What you should do:
Your copy should repeat each record exactly and contain none of the pictures.
Data for this exercise Block Start
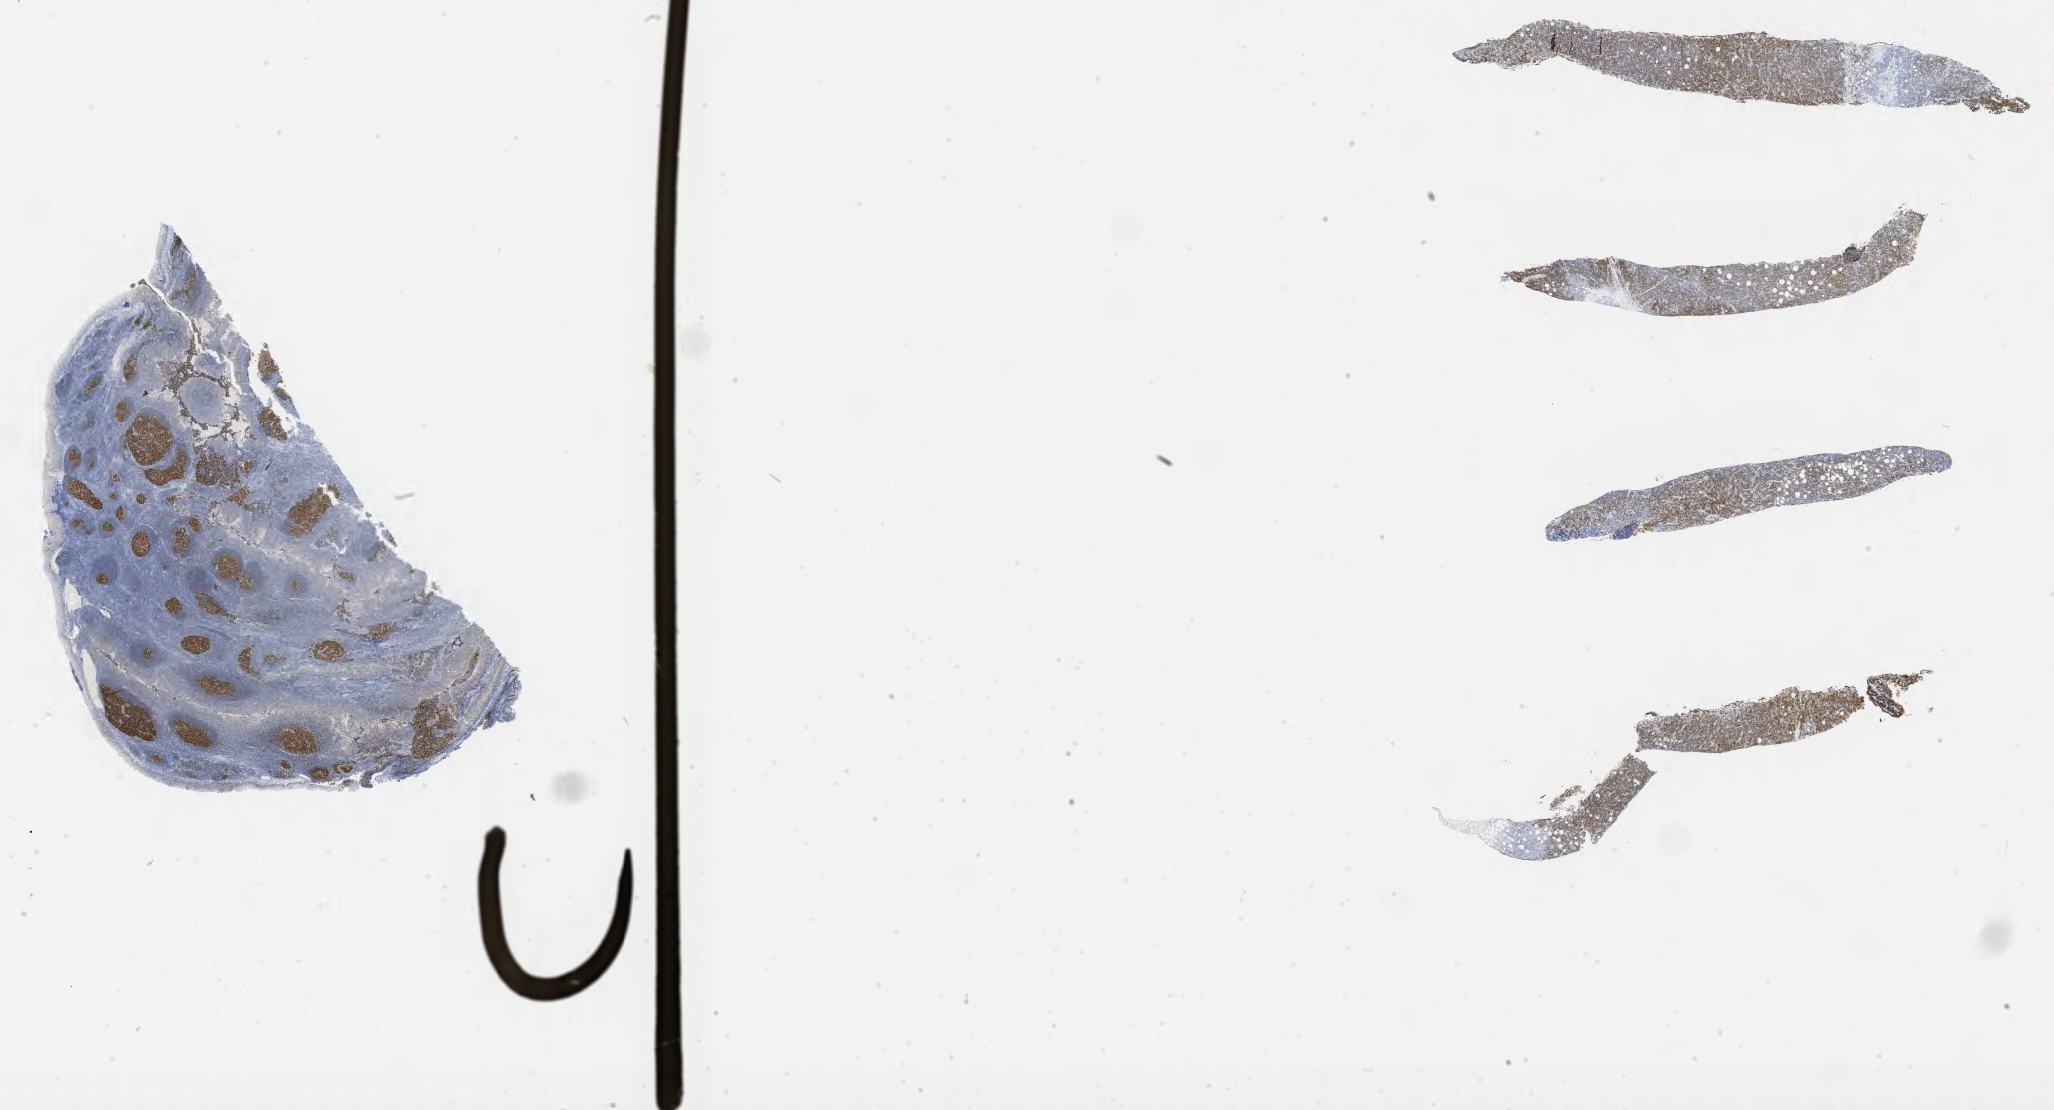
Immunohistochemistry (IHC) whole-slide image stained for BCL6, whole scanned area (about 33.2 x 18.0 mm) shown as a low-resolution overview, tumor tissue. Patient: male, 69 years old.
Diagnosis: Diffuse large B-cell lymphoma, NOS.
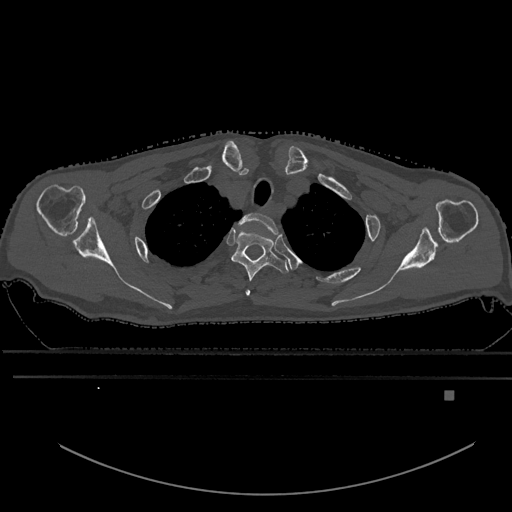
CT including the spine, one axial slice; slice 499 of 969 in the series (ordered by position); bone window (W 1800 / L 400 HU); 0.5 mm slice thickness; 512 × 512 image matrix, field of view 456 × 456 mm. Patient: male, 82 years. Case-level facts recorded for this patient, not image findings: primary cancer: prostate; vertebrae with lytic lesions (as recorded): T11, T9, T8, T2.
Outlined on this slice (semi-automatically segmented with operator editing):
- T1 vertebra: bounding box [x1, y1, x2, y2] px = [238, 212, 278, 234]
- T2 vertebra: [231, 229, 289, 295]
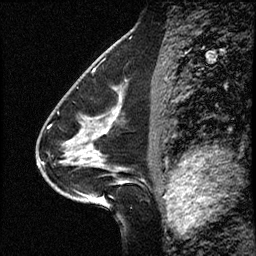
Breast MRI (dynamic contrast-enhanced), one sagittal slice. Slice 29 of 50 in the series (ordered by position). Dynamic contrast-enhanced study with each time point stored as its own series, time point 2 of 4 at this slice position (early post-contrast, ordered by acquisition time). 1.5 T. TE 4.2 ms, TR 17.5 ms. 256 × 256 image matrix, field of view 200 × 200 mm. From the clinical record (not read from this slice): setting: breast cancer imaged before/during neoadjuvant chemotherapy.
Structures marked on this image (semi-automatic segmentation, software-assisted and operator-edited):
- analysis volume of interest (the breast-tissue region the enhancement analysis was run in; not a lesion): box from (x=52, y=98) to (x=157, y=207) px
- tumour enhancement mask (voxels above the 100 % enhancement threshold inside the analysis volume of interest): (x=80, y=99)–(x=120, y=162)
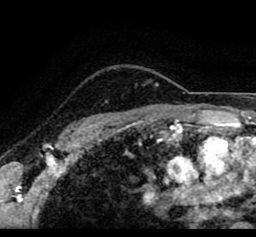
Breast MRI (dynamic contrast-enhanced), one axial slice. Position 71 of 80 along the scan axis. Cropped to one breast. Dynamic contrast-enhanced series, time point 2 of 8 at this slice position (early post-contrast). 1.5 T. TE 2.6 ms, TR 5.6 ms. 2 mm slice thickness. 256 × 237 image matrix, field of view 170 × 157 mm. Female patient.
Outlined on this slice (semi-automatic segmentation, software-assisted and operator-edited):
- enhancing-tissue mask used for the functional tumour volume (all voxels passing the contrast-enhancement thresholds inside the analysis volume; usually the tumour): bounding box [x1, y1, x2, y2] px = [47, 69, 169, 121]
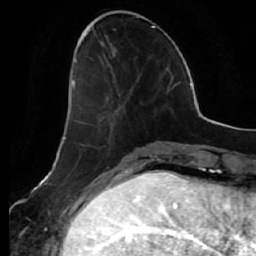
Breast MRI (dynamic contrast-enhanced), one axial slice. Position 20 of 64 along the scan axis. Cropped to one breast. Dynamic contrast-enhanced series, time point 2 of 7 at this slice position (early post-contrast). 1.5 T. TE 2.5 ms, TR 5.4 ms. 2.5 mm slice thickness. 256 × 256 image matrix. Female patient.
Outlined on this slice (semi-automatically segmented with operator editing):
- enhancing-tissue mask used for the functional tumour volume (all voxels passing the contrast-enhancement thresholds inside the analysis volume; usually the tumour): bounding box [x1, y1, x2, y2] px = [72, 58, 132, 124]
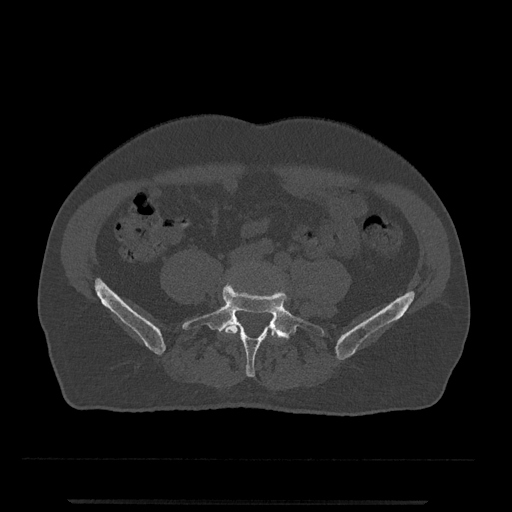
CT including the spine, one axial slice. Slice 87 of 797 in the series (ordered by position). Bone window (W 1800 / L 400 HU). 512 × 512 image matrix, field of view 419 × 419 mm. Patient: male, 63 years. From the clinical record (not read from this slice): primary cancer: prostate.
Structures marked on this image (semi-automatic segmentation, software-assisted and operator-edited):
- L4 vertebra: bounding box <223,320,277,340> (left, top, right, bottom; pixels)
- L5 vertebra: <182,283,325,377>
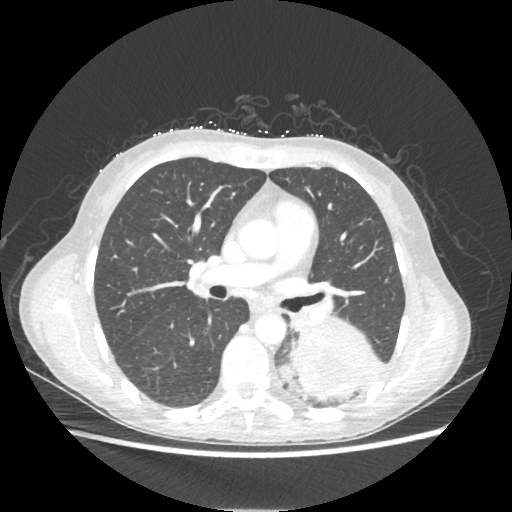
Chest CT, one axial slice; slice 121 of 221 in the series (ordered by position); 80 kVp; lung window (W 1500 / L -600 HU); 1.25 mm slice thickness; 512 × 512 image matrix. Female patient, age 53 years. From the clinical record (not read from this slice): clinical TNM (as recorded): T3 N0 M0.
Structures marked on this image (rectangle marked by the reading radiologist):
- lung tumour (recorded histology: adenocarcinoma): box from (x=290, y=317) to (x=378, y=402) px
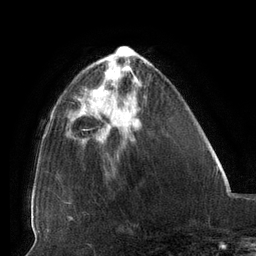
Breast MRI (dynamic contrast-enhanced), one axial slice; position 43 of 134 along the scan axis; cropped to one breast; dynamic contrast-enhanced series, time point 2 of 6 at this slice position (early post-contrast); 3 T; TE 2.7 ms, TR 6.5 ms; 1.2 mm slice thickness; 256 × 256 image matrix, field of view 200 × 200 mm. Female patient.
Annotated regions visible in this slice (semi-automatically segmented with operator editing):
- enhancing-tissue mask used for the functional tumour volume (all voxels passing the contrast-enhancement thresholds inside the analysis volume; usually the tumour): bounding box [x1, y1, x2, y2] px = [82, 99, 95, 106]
Data for this exercise Block End
Task output:
Immunohistochemistry (IHC) whole-slide image stained for BCL6, whole scanned area (about 33.2 x 18.0 mm) shown as a low-resolution overview, tumor tissue. Patient: male, 69 years old.
Diagnosis: Diffuse large B-cell lymphoma, NOS.
CT including the spine, one axial slice; slice 499 of 969 in the series (ordered by position); bone window (W 1800 / L 400 HU); 0.5 mm slice thickness; 512 × 512 image matrix, field of view 456 × 456 mm. Patient: male, 82 years. Case-level facts recorded for this patient, not image findings: primary cancer: prostate; vertebrae with lytic lesions (as recorded): T11, T9, T8, T2.
Outlined on this slice (semi-automatically segmented with operator editing):
- T1 vertebra: bounding box [x1, y1, x2, y2] px = [238, 212, 278, 234]
- T2 vertebra: [231, 229, 289, 295]
Breast MRI (dynamic contrast-enhanced), one sagittal slice. Slice 29 of 50 in the series (ordered by position). Dynamic contrast-enhanced study with each time point stored as its own series, time point 2 of 4 at this slice position (early post-contrast, ordered by acquisition time). 1.5 T. TE 4.2 ms, TR 17.5 ms. 256 × 256 image matrix, field of view 200 × 200 mm. From the clinical record (not read from this slice): setting: breast cancer imaged before/during neoadjuvant chemotherapy.
Structures marked on this image (semi-automatic segmentation, software-assisted and operator-edited):
- analysis volume of interest (the breast-tissue region the enhancement analysis was run in; not a lesion): box from (x=52, y=98) to (x=157, y=207) px
- tumour enhancement mask (voxels above the 100 % enhancement threshold inside the analysis volume of interest): (x=80, y=99)–(x=120, y=162)
Breast MRI (dynamic contrast-enhanced), one axial slice. Position 71 of 80 along the scan axis. Cropped to one breast. Dynamic contrast-enhanced series, time point 2 of 8 at this slice position (early post-contrast). 1.5 T. TE 2.6 ms, TR 5.6 ms. 2 mm slice thickness. 256 × 237 image matrix, field of view 170 × 157 mm. Female patient.
Outlined on this slice (semi-automatic segmentation, software-assisted and operator-edited):
- enhancing-tissue mask used for the functional tumour volume (all voxels passing the contrast-enhancement thresholds inside the analysis volume; usually the tumour): bounding box [x1, y1, x2, y2] px = [47, 69, 169, 121]
Breast MRI (dynamic contrast-enhanced), one axial slice. Position 20 of 64 along the scan axis. Cropped to one breast. Dynamic contrast-enhanced series, time point 2 of 7 at this slice position (early post-contrast). 1.5 T. TE 2.5 ms, TR 5.4 ms. 2.5 mm slice thickness. 256 × 256 image matrix. Female patient.
Outlined on this slice (semi-automatically segmented with operator editing):
- enhancing-tissue mask used for the functional tumour volume (all voxels passing the contrast-enhancement thresholds inside the analysis volume; usually the tumour): bounding box [x1, y1, x2, y2] px = [72, 58, 132, 124]
CT including the spine, one axial slice. Slice 87 of 797 in the series (ordered by position). Bone window (W 1800 / L 400 HU). 512 × 512 image matrix, field of view 419 × 419 mm. Patient: male, 63 years. From the clinical record (not read from this slice): primary cancer: prostate.
Structures marked on this image (semi-automatic segmentation, software-assisted and operator-edited):
- L4 vertebra: bounding box <223,320,277,340> (left, top, right, bottom; pixels)
- L5 vertebra: <182,283,325,377>
Chest CT, one axial slice; slice 121 of 221 in the series (ordered by position); 80 kVp; lung window (W 1500 / L -600 HU); 1.25 mm slice thickness; 512 × 512 image matrix. Female patient, age 53 years. From the clinical record (not read from this slice): clinical TNM (as recorded): T3 N0 M0.
Structures marked on this image (rectangle marked by the reading radiologist):
- lung tumour (recorded histology: adenocarcinoma): box from (x=290, y=317) to (x=378, y=402) px
Breast MRI (dynamic contrast-enhanced), one axial slice; position 43 of 134 along the scan axis; cropped to one breast; dynamic contrast-enhanced series, time point 2 of 6 at this slice position (early post-contrast); 3 T; TE 2.7 ms, TR 6.5 ms; 1.2 mm slice thickness; 256 × 256 image matrix, field of view 200 × 200 mm. Female patient.
Annotated regions visible in this slice (semi-automatically segmented with operator editing):
- enhancing-tissue mask used for the functional tumour volume (all voxels passing the contrast-enhancement thresholds inside the analysis volume; usually the tumour): bounding box [x1, y1, x2, y2] px = [82, 99, 95, 106]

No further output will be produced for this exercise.